Each line of the data below that carries the word "Sanyo" needs to be copied.

[Start of section]

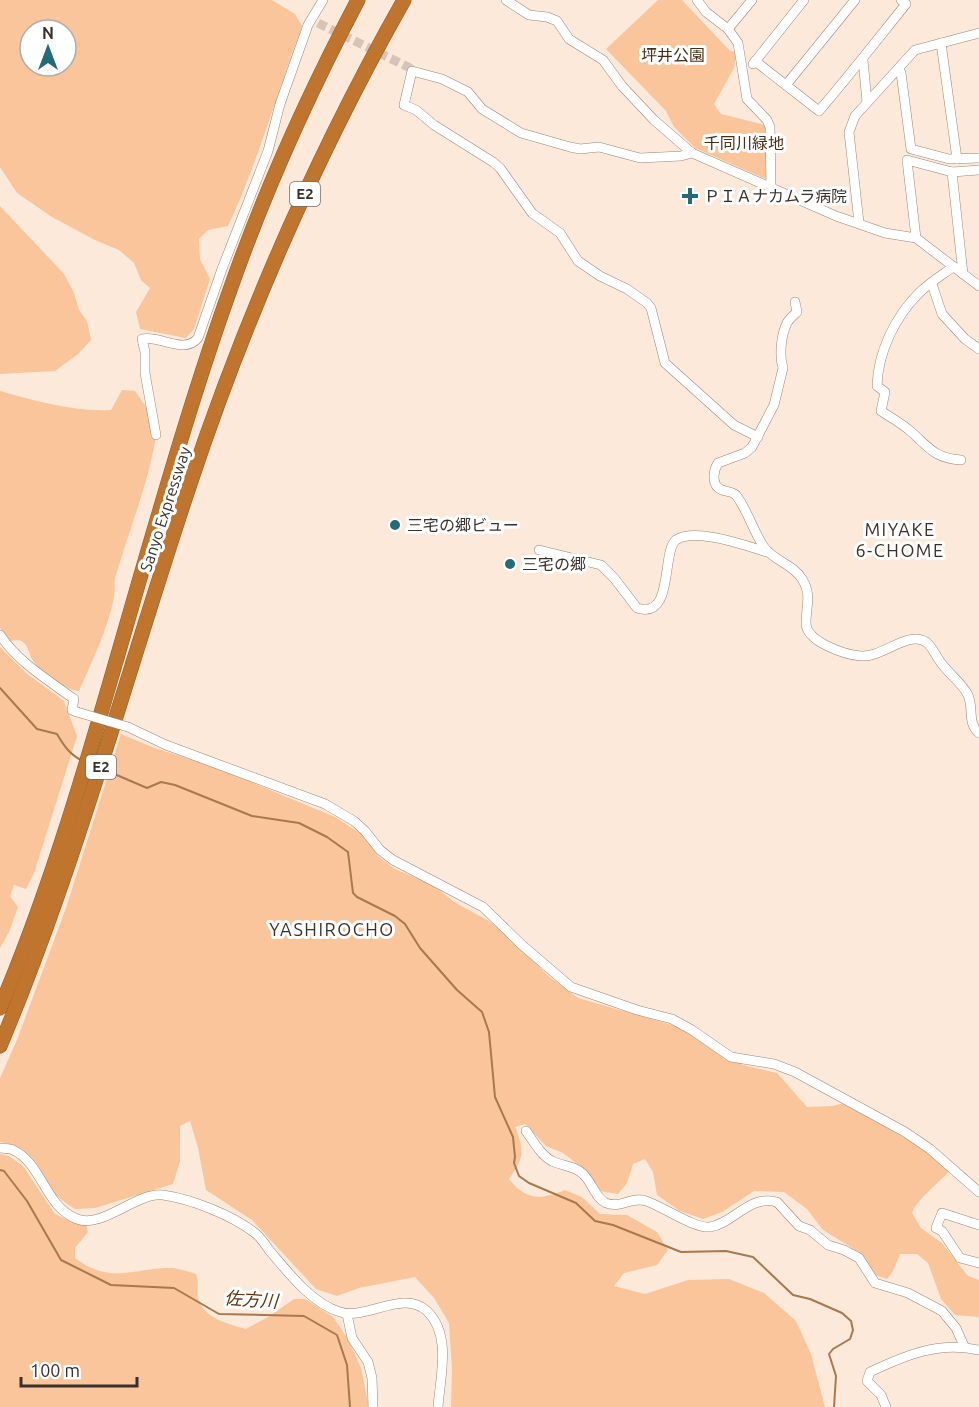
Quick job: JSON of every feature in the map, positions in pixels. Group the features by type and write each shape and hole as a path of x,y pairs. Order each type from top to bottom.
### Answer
{"highway":[{"name":"Sanyo Expressway","path":"0,1008 62,842 172,471 230,289 261,207 297,123 358,0"},
{"name":"Sanyo Expressway","path":"0,1046 48,924 73,852 190,483 220,396 294,216 369,63 404,0"}],"street":[{"path":"156,435 145,373 145,352 142,339 154,338 185,345 198,338 222,269 268,152 280,104 308,25 315,21 323,0"},
{"path":"506,0 529,15 547,17 557,21 569,39 603,60 622,86 654,120 692,153 836,216 885,233 916,238 979,286"},
{"path":"698,0 706,12 728,29 738,43 747,99 769,123 771,186"},
{"path":"728,29 752,0"},
{"path":"744,74 804,0"},
{"path":"786,85 855,0"},
{"path":"755,61 819,111 863,60 873,44 906,4 901,0"},
{"path":"859,223 849,132 855,116 915,50 979,33"},
{"path":"941,43 957,159"},
{"path":"863,60 867,102"},
{"path":"898,69 901,73 911,149 949,159 979,158"},
{"path":"692,153 681,156 640,158 604,148 570,147 521,133 482,109 468,92 442,79 412,71 404,105 416,110 434,125 493,162 507,177 532,213 560,233 579,261 647,303 651,308 664,363 734,425 758,437"},
{"path":"916,238 907,160 952,172 979,170"},
{"path":"952,172 963,274"},
{"path":"953,267 923,289 910,303 891,333 879,364 877,386 885,392 881,411 908,429 931,452 942,458 961,460"},
{"path":"932,284 942,314 965,339 979,349"},
{"path":"769,553 736,495 718,489 714,479 715,469 718,463 749,451 774,405 783,369 782,342 788,322 797,312 795,302"},
{"path":"539,550 601,565 637,608 642,609 653,605 662,595 672,546 678,539 694,536 707,537 736,542 769,553 790,566 806,585 809,595 806,625 814,638 831,647 864,656 879,653 910,639 923,640 965,690 971,705 972,724 979,733"},
{"path":"0,635 14,653 29,666 74,699 72,710 128,727 166,745 262,782 301,794 334,809 365,831 393,860 490,912 522,945 571,987 637,1010 672,1019 723,1053 736,1059 774,1064 795,1072 904,1132 930,1149 979,1192"},
{"path":"526,1131 544,1155 552,1161 574,1167 582,1173 598,1196 608,1204 644,1200 705,1227 719,1224 758,1201 777,1202 799,1226 810,1230 828,1245 859,1258 875,1283 908,1293 942,1311 956,1328 964,1346"},
{"path":"0,1148 13,1150 28,1160 59,1207 77,1220 90,1221 151,1196 191,1202 232,1217 256,1233 297,1283 326,1306 347,1314 408,1303 420,1306 438,1324 443,1346 438,1407"},
{"path":"979,1225 942,1213 936,1228 942,1231 960,1258 979,1263"},
{"path":"347,1314 352,1338 368,1362 372,1378 373,1407"},
{"path":"886,1407 880,1395 867,1381 870,1372 901,1357 956,1346 979,1350"}],"green space":[{"path":"0,0 272,0 295,14 302,26 239,202 228,226 208,230 199,239 200,259 210,279 194,329 186,338 140,329 136,312 150,288 141,280 134,263 119,250 52,217 17,193 0,167"},
{"name":"坪井公園","path":"658,0 682,0 729,50 736,53 734,68 714,104 721,114 765,125 766,179 695,148 674,127 666,111 606,49"},
{"path":"0,206 64,274 74,293 79,310 87,321 91,340 78,354 55,371 0,374"},
{"path":"122,390 135,391 158,424 145,483 115,578 114,597 108,621 79,691 59,684 46,675 32,659 25,643 9,641 0,628 0,391 55,405 111,410"},
{"path":"0,647 26,673 64,701 77,736 34,873 26,889 14,885 10,896 18,907 9,932 0,948"},
{"path":"121,734 152,747 220,769 335,817 367,838 378,856 395,869 433,885 454,902 489,921 518,944 546,974 578,998 679,1027 707,1046 743,1065 777,1073 807,1107 845,1103 925,1150 949,1171 923,1197 912,1213 921,1228 942,1243 968,1276 979,1280 979,1317 955,1315 941,1299 928,1263 917,1254 900,1254 887,1279 875,1275 859,1252 823,1230 807,1209 784,1192 754,1191 722,1212 703,1219 680,1211 657,1195 653,1172 645,1159 633,1164 627,1183 618,1194 599,1191 585,1170 563,1153 546,1146 525,1124 515,1127 521,1154 518,1165 509,1179 516,1186 528,1195 541,1197 565,1190 582,1197 600,1214 627,1215 657,1232 668,1250 657,1265 624,1273 614,1286 645,1294 688,1280 729,1279 764,1293 796,1321 811,1354 825,1407 451,1407 452,1369 449,1323 434,1298 415,1277 359,1288 337,1296 316,1289 252,1220 206,1190 190,1121 180,1126 180,1161 173,1184 95,1208 75,1209 56,1195 29,1154 22,1149 0,1142 0,1078 17,1040 66,908"},
{"path":"0,1154 9,1156 23,1166 55,1214 75,1223 86,1224 88,1232 75,1248 75,1258 88,1266 112,1273 173,1268 196,1274 198,1298 205,1311 217,1319 246,1329 294,1299 305,1299 333,1317 348,1339 361,1368 369,1407 0,1407"}],"waterway":[{"path":"0,688 37,729 57,734 68,750 83,761"},
{"path":"105,770 147,788 161,782 175,785 252,816 299,823 327,837 348,852 353,893 405,924 420,948 457,990 482,1012 489,1032 495,1097 513,1137 514,1163 519,1176 529,1183 576,1203 595,1221 613,1225 681,1252 726,1251 753,1257 793,1295 810,1299 842,1313 851,1321 853,1330 850,1339 829,1354 836,1376 834,1407"},
{"name":"佐方川","path":"0,1170 4,1171 27,1201 61,1260 111,1285 174,1288 219,1314 304,1316 337,1335 347,1365 350,1407"}],"tunnel":[{"path":"318,23 412,71"}],"place":[{"name":"ＰＩＡナカムラ病院","path":"690,196"},
{"name":"三宅の郷ビュー","path":"395,525"},
{"name":"三宅の郷","path":"510,564"}],"district":[{"name":"MIYAKE 6-CHOME","path":"900,540"},
{"name":"YASHIROCHO","path":"332,930"}],"park label":[{"name":"千同川緑地","path":"744,143"}]}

[End of section]

▸ **Result for this exercise**
{"highway":[{"name":"Sanyo Expressway","path":"0,1008 62,842 172,471 230,289 261,207 297,123 358,0"},
{"name":"Sanyo Expressway","path":"0,1046 48,924 73,852 190,483 220,396 294,216 369,63 404,0"}],"street":[{"path":"156,435 145,373 145,352 142,339 154,338 185,345 198,338 222,269 268,152 280,104 308,25 315,21 323,0"},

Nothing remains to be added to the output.